RECORDS FOR PROCESSING:
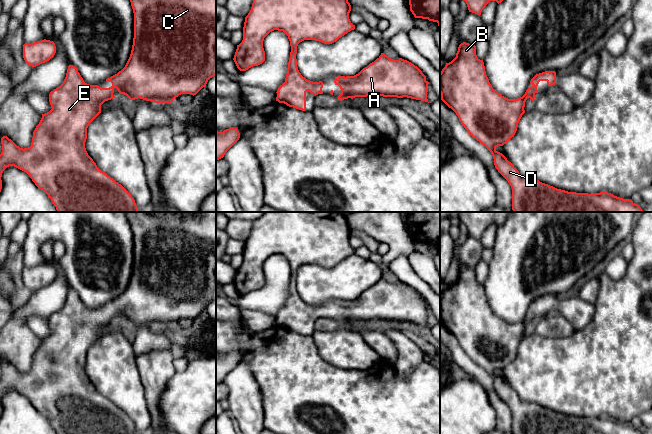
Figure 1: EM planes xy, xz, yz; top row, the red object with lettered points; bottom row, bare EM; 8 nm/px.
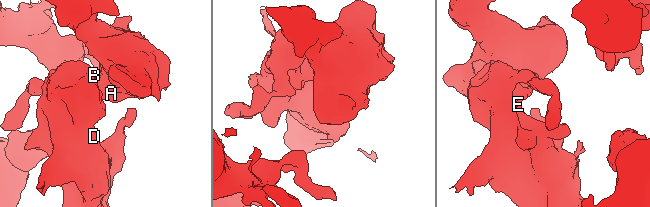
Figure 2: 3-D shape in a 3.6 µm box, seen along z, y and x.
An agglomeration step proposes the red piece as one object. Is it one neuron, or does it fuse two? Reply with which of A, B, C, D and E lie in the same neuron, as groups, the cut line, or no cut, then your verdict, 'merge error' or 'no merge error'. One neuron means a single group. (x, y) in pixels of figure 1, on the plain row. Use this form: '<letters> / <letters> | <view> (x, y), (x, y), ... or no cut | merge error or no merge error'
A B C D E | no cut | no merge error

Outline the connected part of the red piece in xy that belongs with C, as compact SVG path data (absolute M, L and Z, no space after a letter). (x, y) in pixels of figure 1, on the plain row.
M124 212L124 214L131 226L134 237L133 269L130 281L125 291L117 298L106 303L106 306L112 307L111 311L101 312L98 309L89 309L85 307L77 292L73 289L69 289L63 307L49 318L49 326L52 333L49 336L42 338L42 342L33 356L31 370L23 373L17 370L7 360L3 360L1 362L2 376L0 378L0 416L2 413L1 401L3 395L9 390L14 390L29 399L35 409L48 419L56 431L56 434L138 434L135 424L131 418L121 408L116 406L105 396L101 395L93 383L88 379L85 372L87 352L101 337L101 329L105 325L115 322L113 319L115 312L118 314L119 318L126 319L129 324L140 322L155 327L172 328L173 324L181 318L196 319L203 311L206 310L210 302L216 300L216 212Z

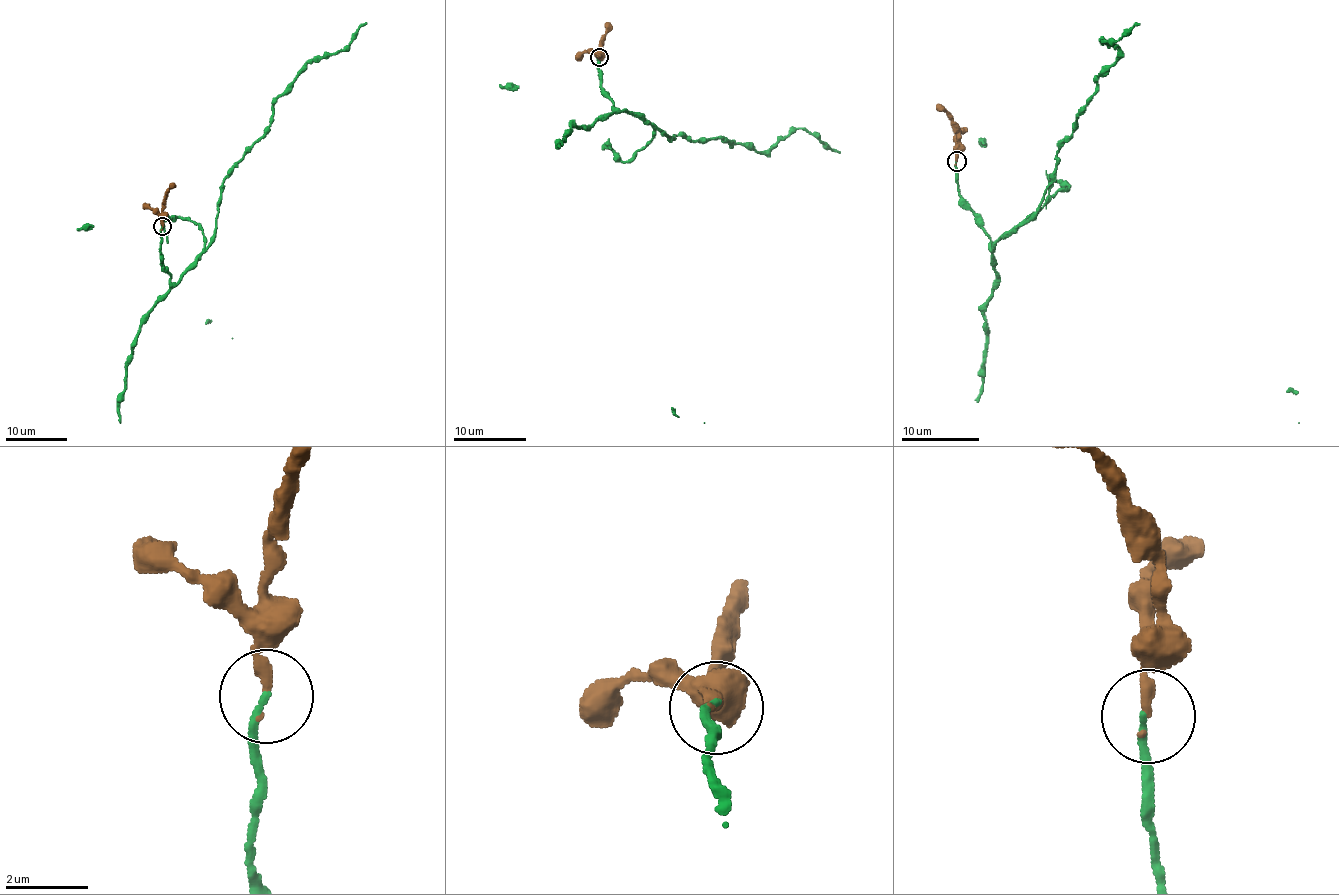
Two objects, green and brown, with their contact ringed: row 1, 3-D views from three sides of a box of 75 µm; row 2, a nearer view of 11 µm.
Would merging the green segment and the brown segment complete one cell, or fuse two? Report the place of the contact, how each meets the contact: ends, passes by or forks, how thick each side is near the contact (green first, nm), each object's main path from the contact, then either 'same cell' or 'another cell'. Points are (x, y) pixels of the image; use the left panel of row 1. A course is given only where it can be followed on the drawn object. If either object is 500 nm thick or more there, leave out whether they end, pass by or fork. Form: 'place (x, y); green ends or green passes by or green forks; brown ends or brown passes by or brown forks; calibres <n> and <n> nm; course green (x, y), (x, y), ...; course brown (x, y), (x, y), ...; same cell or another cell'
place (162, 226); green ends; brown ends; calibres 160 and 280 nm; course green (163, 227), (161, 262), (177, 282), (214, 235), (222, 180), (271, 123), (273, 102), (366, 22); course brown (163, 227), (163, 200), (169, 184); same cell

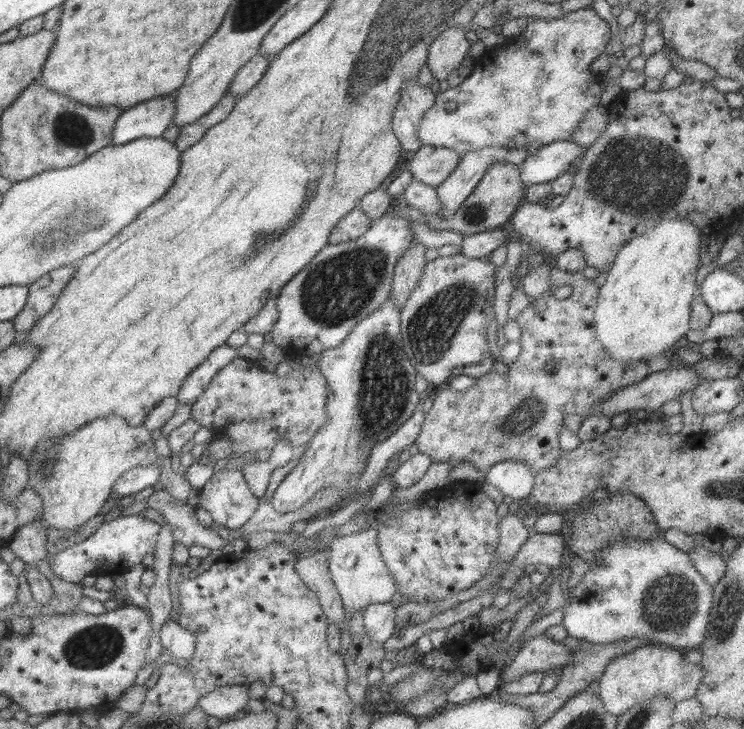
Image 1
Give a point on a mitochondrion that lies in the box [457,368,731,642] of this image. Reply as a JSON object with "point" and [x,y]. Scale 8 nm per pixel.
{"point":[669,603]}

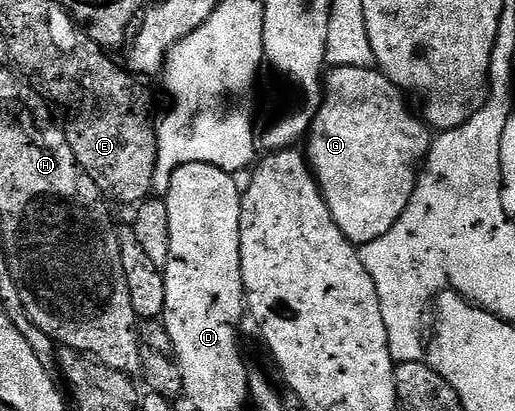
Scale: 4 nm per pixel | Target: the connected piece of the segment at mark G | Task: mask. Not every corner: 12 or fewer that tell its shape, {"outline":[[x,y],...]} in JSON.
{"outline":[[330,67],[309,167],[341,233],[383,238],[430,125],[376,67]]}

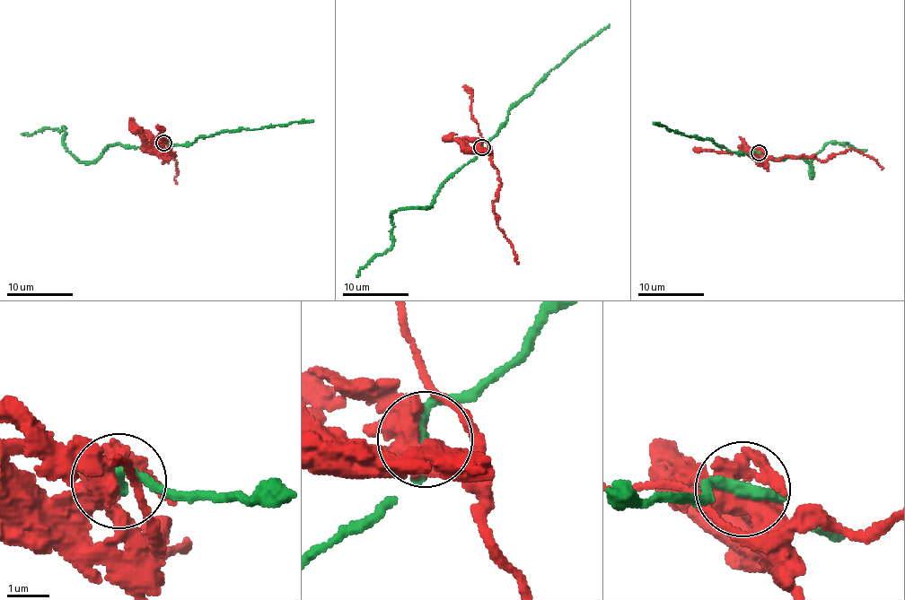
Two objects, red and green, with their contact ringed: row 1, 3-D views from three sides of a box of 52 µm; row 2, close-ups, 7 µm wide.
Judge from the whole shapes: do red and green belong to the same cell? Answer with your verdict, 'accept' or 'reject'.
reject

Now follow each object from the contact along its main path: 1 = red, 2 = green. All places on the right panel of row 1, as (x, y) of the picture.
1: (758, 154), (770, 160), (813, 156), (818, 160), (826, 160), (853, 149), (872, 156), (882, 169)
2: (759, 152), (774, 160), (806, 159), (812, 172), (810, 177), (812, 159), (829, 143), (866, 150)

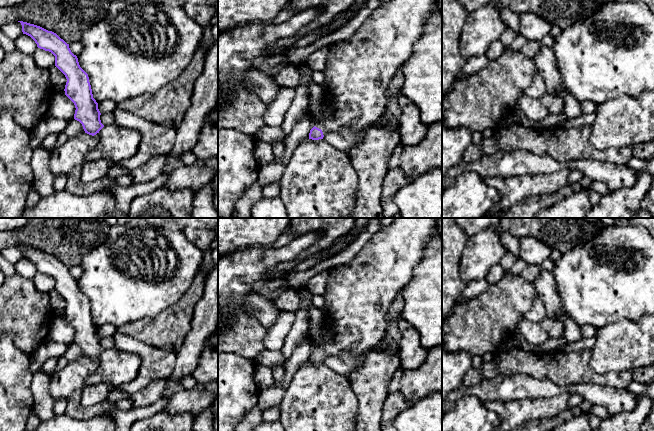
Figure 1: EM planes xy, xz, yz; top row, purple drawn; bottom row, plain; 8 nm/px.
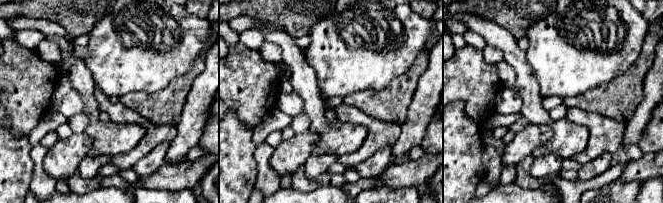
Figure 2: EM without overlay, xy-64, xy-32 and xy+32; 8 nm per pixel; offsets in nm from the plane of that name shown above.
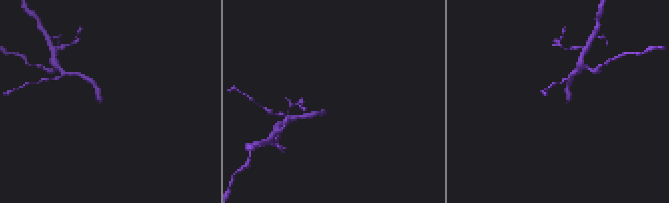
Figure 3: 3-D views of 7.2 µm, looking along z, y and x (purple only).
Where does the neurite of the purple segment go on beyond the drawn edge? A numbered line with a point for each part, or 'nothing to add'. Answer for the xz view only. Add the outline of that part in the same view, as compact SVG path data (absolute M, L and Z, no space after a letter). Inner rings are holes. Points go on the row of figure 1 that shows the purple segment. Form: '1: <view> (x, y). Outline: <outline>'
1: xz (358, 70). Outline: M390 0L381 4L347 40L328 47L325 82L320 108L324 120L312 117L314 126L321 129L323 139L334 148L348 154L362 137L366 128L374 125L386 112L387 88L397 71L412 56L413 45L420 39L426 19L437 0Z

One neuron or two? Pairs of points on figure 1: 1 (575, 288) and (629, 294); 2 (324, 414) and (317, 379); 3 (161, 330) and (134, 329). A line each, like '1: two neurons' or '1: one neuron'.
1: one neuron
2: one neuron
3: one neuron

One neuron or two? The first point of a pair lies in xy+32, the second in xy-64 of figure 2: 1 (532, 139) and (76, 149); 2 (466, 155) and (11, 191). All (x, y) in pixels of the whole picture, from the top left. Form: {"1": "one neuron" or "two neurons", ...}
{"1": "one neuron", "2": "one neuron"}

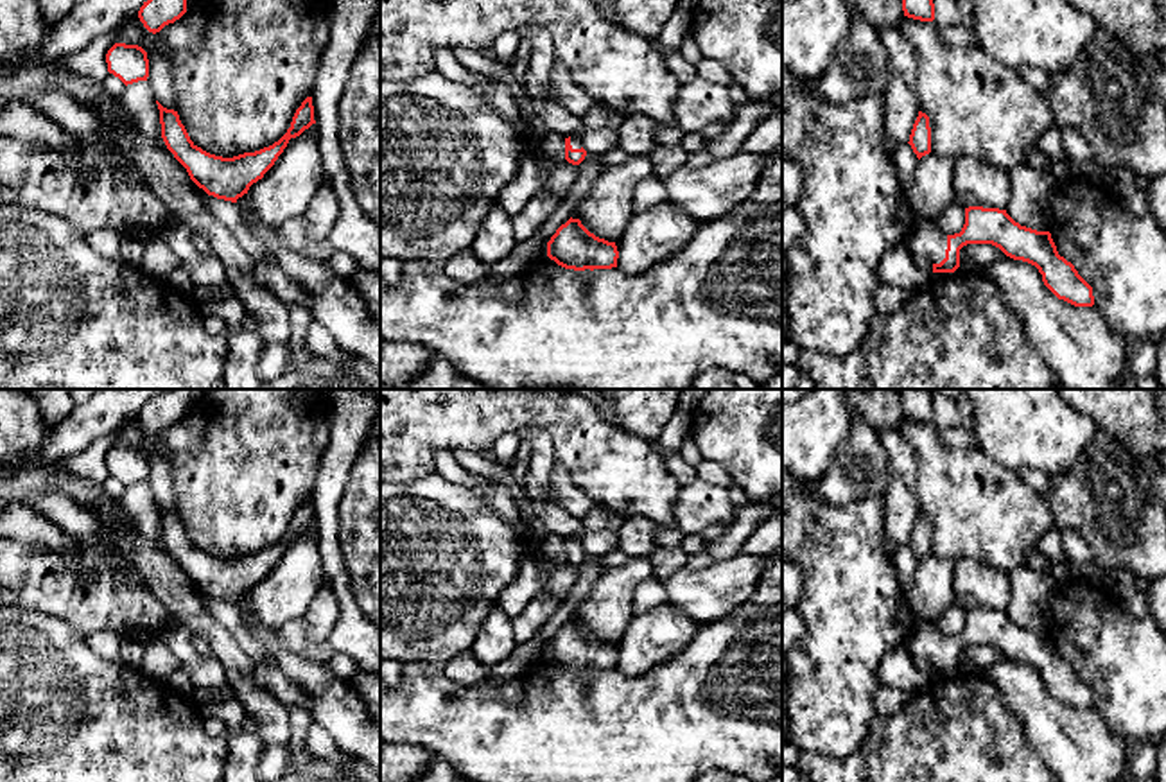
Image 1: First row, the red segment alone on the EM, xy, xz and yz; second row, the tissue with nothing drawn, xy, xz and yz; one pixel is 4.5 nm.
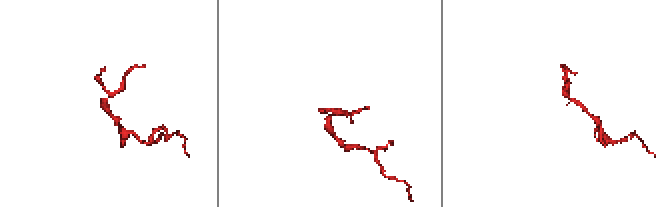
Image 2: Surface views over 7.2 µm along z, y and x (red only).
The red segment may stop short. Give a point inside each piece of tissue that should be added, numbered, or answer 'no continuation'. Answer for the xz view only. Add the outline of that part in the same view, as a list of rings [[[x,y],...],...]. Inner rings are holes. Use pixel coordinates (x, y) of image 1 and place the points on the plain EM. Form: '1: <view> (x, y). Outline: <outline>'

TASK TO CARRY OUT: Reproduce every record above exactly, but leave out the pictures.

RESPONSE BELOW:
Figure 1: EM planes xy, xz, yz; top row, the red object with lettered points; bottom row, bare EM; 8 nm/px.
Figure 2: 3-D shape in a 3.6 µm box, seen along z, y and x.
An agglomeration step proposes the red piece as one object. Is it one neuron, or does it fuse two? Reply with which of A, B, C, D and E lie in the same neuron, as groups, the cut line, or no cut, then your verdict, 'merge error' or 'no merge error'. One neuron means a single group. (x, y) in pixels of figure 1, on the plain row. Use this form: '<letters> / <letters> | <view> (x, y), (x, y), ... or no cut | merge error or no merge error'
A B C D E | no cut | no merge error

Outline the connected part of the red piece in xy that belongs with C, as compact SVG path data (absolute M, L and Z, no space after a letter). (x, y) in pixels of figure 1, on the plain row.
M124 212L124 214L131 226L134 237L133 269L130 281L125 291L117 298L106 303L106 306L112 307L111 311L101 312L98 309L89 309L85 307L77 292L73 289L69 289L63 307L49 318L49 326L52 333L49 336L42 338L42 342L33 356L31 370L23 373L17 370L7 360L3 360L1 362L2 376L0 378L0 416L2 413L1 401L3 395L9 390L14 390L29 399L35 409L48 419L56 431L56 434L138 434L135 424L131 418L121 408L116 406L105 396L101 395L93 383L88 379L85 372L87 352L101 337L101 329L105 325L115 322L113 319L115 312L118 314L119 318L126 319L129 324L140 322L155 327L172 328L173 324L181 318L196 319L203 311L206 310L210 302L216 300L216 212Z

Two objects, green and brown, with their contact ringed: row 1, 3-D views from three sides of a box of 75 µm; row 2, a nearer view of 11 µm.
Would merging the green segment and the brown segment complete one cell, or fuse two? Report the place of the contact, how each meets the contact: ends, passes by or forks, how thick each side is near the contact (green first, nm), each object's main path from the contact, then either 'same cell' or 'another cell'. Points are (x, y) pixels of the image; use the left panel of row 1. A course is given only where it can be followed on the drawn object. If either object is 500 nm thick or more there, leave out whether they end, pass by or fork. Form: 'place (x, y); green ends or green passes by or green forks; brown ends or brown passes by or brown forks; calibres <n> and <n> nm; course green (x, y), (x, y), ...; course brown (x, y), (x, y), ...; same cell or another cell'
place (162, 226); green ends; brown ends; calibres 160 and 280 nm; course green (163, 227), (161, 262), (177, 282), (214, 235), (222, 180), (271, 123), (273, 102), (366, 22); course brown (163, 227), (163, 200), (169, 184); same cell

Image 1
Give a point on a mitochondrion that lies in the box [457,368,731,642] of this image. Reply as a JSON object with "point" and [x,y]. Scale 8 nm per pixel.
{"point":[669,603]}

Scale: 4 nm per pixel | Target: the connected piece of the segment at mark G | Task: mask. Not every corner: 12 or fewer that tell its shape, {"outline":[[x,y],...]} in JSON.
{"outline":[[330,67],[309,167],[341,233],[383,238],[430,125],[376,67]]}

Two objects, red and green, with their contact ringed: row 1, 3-D views from three sides of a box of 52 µm; row 2, close-ups, 7 µm wide.
Judge from the whole shapes: do red and green belong to the same cell? Answer with your verdict, 'accept' or 'reject'.
reject

Now follow each object from the contact along its main path: 1 = red, 2 = green. All places on the right panel of row 1, as (x, y) of the picture.
1: (758, 154), (770, 160), (813, 156), (818, 160), (826, 160), (853, 149), (872, 156), (882, 169)
2: (759, 152), (774, 160), (806, 159), (812, 172), (810, 177), (812, 159), (829, 143), (866, 150)

Figure 1: EM planes xy, xz, yz; top row, purple drawn; bottom row, plain; 8 nm/px.
Figure 2: EM without overlay, xy-64, xy-32 and xy+32; 8 nm per pixel; offsets in nm from the plane of that name shown above.
Figure 3: 3-D views of 7.2 µm, looking along z, y and x (purple only).
Where does the neurite of the purple segment go on beyond the drawn edge? A numbered line with a point for each part, or 'nothing to add'. Answer for the xz view only. Add the outline of that part in the same view, as compact SVG path data (absolute M, L and Z, no space after a letter). Inner rings are holes. Points go on the row of figure 1 that shows the purple segment. Form: '1: <view> (x, y). Outline: <outline>'
1: xz (358, 70). Outline: M390 0L381 4L347 40L328 47L325 82L320 108L324 120L312 117L314 126L321 129L323 139L334 148L348 154L362 137L366 128L374 125L386 112L387 88L397 71L412 56L413 45L420 39L426 19L437 0Z

One neuron or two? Pairs of points on figure 1: 1 (575, 288) and (629, 294); 2 (324, 414) and (317, 379); 3 (161, 330) and (134, 329). A line each, like '1: two neurons' or '1: one neuron'.
1: one neuron
2: one neuron
3: one neuron

One neuron or two? The first point of a pair lies in xy+32, the second in xy-64 of figure 2: 1 (532, 139) and (76, 149); 2 (466, 155) and (11, 191). All (x, y) in pixels of the whole picture, from the top left. Form: {"1": "one neuron" or "two neurons", ...}
{"1": "one neuron", "2": "one neuron"}

Image 1: First row, the red segment alone on the EM, xy, xz and yz; second row, the tissue with nothing drawn, xy, xz and yz; one pixel is 4.5 nm.
Image 2: Surface views over 7.2 µm along z, y and x (red only).
The red segment may stop short. Give a point inside each piece of tissue that should be added, numbered, or answer 'no continuation'. Answer for the xz view only. Add the outline of that part in the same view, as a list of rings [[[x,y],...],...]. Inner rings are holes. Use pixel coordinates (x, y) of image 1 and place the points on the plain EM. Form: '1: <view> (x, y). Outline: <outline>'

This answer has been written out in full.